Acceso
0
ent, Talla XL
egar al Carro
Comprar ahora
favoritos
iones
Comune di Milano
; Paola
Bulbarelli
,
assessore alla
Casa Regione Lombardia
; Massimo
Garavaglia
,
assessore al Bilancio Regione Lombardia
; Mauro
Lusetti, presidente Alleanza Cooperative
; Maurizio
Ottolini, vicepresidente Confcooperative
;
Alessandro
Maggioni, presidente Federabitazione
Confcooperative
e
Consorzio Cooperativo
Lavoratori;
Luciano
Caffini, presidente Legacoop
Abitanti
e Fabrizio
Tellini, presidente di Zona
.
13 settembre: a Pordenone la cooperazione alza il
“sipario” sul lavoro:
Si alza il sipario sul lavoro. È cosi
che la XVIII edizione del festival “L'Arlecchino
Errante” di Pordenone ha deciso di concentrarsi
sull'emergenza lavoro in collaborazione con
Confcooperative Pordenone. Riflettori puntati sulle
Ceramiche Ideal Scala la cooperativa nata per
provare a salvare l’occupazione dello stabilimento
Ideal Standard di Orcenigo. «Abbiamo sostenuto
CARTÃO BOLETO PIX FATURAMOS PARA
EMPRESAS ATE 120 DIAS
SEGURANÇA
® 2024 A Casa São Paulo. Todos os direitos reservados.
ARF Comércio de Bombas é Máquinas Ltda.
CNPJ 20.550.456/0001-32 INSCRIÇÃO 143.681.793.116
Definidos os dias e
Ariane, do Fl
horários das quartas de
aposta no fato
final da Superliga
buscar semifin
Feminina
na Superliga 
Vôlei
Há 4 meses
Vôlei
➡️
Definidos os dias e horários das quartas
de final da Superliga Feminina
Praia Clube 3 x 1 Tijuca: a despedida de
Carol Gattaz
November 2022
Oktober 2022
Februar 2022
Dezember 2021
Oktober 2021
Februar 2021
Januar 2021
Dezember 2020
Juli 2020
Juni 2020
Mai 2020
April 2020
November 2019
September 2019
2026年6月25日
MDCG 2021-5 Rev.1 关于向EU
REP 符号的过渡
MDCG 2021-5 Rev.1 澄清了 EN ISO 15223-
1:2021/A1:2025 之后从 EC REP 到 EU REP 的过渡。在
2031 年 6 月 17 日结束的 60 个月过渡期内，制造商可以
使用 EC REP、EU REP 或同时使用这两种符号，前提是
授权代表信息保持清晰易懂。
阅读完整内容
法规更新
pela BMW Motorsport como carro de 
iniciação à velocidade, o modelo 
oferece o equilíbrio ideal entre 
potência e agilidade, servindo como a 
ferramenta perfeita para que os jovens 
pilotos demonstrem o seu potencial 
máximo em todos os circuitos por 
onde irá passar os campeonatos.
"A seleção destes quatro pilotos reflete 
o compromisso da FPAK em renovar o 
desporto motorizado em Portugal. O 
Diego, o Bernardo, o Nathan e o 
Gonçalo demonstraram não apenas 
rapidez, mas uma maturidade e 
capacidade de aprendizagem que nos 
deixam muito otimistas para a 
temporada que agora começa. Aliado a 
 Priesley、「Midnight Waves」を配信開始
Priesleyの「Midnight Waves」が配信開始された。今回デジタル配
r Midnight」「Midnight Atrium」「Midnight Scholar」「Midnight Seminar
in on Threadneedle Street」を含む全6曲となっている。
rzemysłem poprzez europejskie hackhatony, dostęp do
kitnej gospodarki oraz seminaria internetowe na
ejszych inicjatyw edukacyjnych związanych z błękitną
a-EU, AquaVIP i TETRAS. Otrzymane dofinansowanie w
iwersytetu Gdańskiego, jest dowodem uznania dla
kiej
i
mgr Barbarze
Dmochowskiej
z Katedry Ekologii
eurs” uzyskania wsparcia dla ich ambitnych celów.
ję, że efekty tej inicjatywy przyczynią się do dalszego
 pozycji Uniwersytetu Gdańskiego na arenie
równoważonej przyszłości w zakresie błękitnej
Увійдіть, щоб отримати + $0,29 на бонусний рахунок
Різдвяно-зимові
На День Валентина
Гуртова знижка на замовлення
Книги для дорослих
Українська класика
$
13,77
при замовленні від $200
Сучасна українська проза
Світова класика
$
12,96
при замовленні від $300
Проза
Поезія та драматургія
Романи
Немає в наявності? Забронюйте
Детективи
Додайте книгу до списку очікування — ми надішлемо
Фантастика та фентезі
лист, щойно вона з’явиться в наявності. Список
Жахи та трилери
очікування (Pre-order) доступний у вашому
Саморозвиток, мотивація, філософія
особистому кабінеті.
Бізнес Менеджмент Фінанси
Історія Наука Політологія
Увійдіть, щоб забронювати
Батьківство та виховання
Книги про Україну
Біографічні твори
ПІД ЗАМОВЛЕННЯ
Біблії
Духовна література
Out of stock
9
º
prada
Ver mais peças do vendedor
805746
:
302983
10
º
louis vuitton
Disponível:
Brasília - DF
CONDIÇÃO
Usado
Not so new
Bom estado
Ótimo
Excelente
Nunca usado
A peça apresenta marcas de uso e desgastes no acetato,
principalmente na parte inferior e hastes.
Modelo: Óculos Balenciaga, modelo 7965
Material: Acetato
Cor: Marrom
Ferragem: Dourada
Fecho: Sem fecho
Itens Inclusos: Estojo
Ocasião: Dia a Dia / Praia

════════════════════

Which lines above contain the word "sipario"? Copy each of them.

◆ Answer to this problem ◆
“sipario” sul lavoro:
Si alza il sipario sul lavoro. È cosi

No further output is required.